*** Opening of Provided data ***

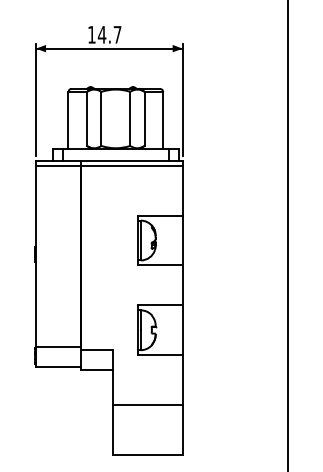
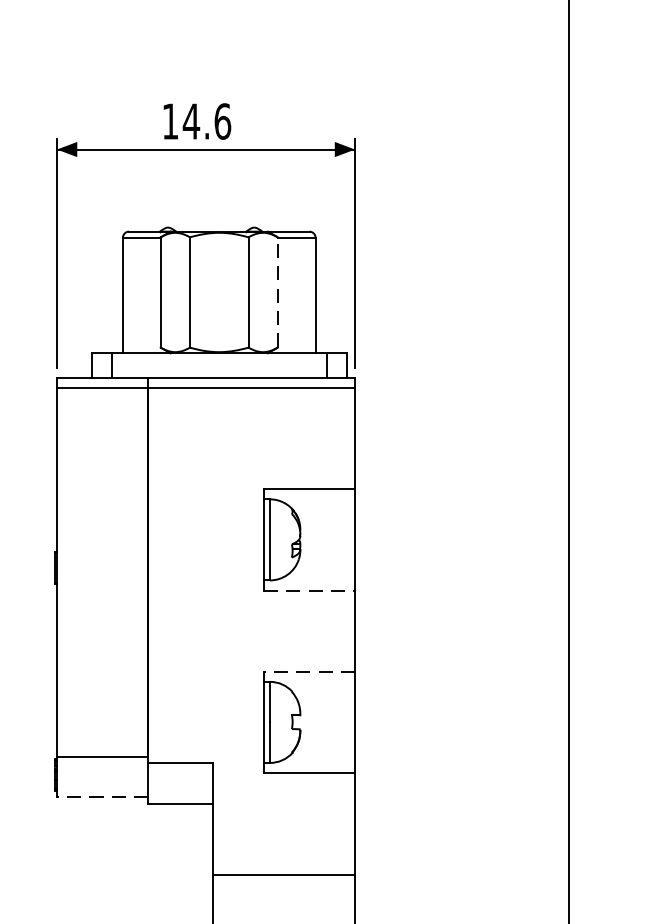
text: (117, 34) -> (222, 120), 14.7 -> 14.6
line: (144, 118) -> (277, 291), solid -> dashed
line: (160, 265) -> (310, 590), solid -> dashed
line: (159, 305) -> (308, 672), solid -> dashed
line: (58, 367) -> (102, 798), solid -> dashed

*** Close of Provided data ***

For this exercise, reproduce exactly each line from the one containing "line: (159, 305)" through the last line of the data, and no others.

> _The answer_
line: (159, 305) -> (308, 672), solid -> dashed
line: (58, 367) -> (102, 798), solid -> dashed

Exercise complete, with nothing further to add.